Figure 3-. Functional characterization of TYRP1 alleles.

(A) TYRP1-deficient melan-b cells that were untransduced (−) or stably expressed the WT, R153C, or R114C variants of human (h) or mouse (m) TYRP1 or mCh-STX13 as a control were analyzed by quantitative melanin content assay and normalized to protein content. Data represent percent normalized melanin content relative to that of WT melan-Ink4a cells from six experiments (colored dots), each performed in duplicate, and analyzed by two-way ANOVA and Tukey’s multiple comparison test. (B) Stable melan-b transductants expressing WT, R153C, or R114C hTYRP1 variants were analyzed by bright field microscopy, and individual cells were characterized as densely pigmented, lightly pigmented, light with dense aggregates, or non-pigmented. Data from three experiments with 200 of each cell type per experiment were analyzed by a mixed effect analysis with Tukey’s multiple comparison test relative to WT hTYRP1. (C-I). Indicated untransduced (-; G) or stable melan-b transductants (C-F) were analyzed by immunofluorescence microscopy for TYRP1 (left, green) and bright field microscopy (BF) for pigment granules (middle); right, overlay with pigment granules pseudocolored magenta. Insets, 7X magnification of boxed regions (intensities of TYRP1 and pigment granules optimized to better visualized overlap). Arrowheads, TYRP1 in rings around pigment granules; arrows, TYRP1 in separate punctate structures. (H) Quantification of cellular pattern of TYRP1 as predominantly rings, diffuse/punctate, or mixed among transduced cells expressing each of the TYRP1 variants. Data from four experiments with 150 of each cell type per experiment were analyzed by two-way ANOVA with Dunnett’s multiple comparison test relative to WT TYRP1. (I) Quantification of the percent of melanin-containing structures within densely pigmented cells that overlapped with TYRP1. Data from three experiments with 8-14 cells of each type (at least 30 total) per experiment were analyzed by Kruskal-Wallis with Dunn’s multiple comparison tests.
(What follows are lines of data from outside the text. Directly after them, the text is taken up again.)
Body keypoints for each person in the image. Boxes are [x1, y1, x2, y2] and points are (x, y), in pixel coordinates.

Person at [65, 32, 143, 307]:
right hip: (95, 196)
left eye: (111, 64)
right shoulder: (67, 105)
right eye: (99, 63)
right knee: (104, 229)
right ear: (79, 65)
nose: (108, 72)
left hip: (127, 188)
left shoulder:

Figure 4-. Spatial distribution of TYRP1^R153C across the American black bear range.

Quantitative and spatial assessment of TYRP1^R153C in Ursus americanus. (Inset) Hair color reflectance was compared to the SNP genotype (n = 317). We used t-tests to compare reflectance values between genotypes: homozygous ancestral and heterozygous P=2.02 x 10⁻¹¹; and heterozygous and homozygous derived P=1.41 x 10⁻⁴. These results indicate the allele acts with semidominance. The geospatial pattern of R153C across the range (n = 906) where color denotes genotype (black: homozygous ancestral GG; brown: heterozygous GA; gold: homozygous derived AA), with the species range shown in dark grey.
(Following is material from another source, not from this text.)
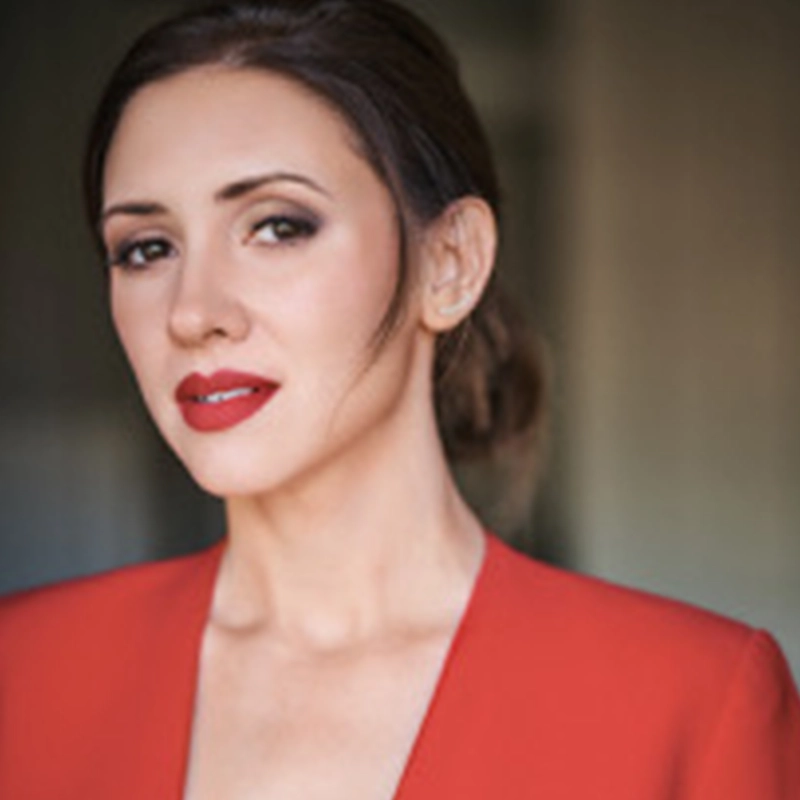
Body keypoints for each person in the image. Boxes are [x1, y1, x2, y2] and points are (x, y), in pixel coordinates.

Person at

Figure 5-. American black bear demographic history and TYRP1^R153C allele expansion.

Ursus americanus demographic estimates over time. (A) Approximate completion of divergence and (B) bidirectional migration between lineage pairs including: eastern and western (solid blue line), eastern and Southeast Alaska (dashed blue line), and western and Southeast Alaska (dashed orange line). The vertical black line represents the estimated allele age of TYRP1^R153C (also see Figure S4). (C) Our working model of historic lineage divergence (purple arrows), approximate geographic region of TYRP1^R153C mutation (asterisks, *), and migration across the species’ geographic range (solid black arrows; dashed black arrow indicating recent translocation).

Figure 6-. Simulation models of population allele frequencies under increasing selection coefficients.
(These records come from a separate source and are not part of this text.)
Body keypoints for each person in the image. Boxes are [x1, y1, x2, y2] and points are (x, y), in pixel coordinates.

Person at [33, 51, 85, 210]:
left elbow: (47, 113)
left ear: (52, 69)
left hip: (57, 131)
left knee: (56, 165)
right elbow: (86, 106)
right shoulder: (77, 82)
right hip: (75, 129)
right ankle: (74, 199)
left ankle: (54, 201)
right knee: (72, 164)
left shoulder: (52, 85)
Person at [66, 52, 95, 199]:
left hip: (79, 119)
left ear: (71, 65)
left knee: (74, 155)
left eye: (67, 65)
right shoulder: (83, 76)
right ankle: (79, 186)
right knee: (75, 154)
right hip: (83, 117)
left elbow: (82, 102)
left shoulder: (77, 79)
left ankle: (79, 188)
Simulation models for the frequency of a derived allele (h = 0.75) following 1,440 generations in four populations of Ursus americanus (Nevada: NV; Arizona: AZ; Idaho: ID; and Southeast Alaska: SEAK) connected via gene flow (see Figure S8). Models varied by selection coefficients (s; A- 0; B- 0.005; and C- 0.01), and accounted for population expansion and bottlenecks. Each simulation model was run for 1,000 iterations and panels represent runs in which the derived allele did not go extinct within a run; thus, sample size varies (A- 95; B- 394; and C- 614). Colored points represent R153C genotypic frequencies (circles) estimated in this study for each respective population, or phenotypic frequencies (stars) inferred from contour maps.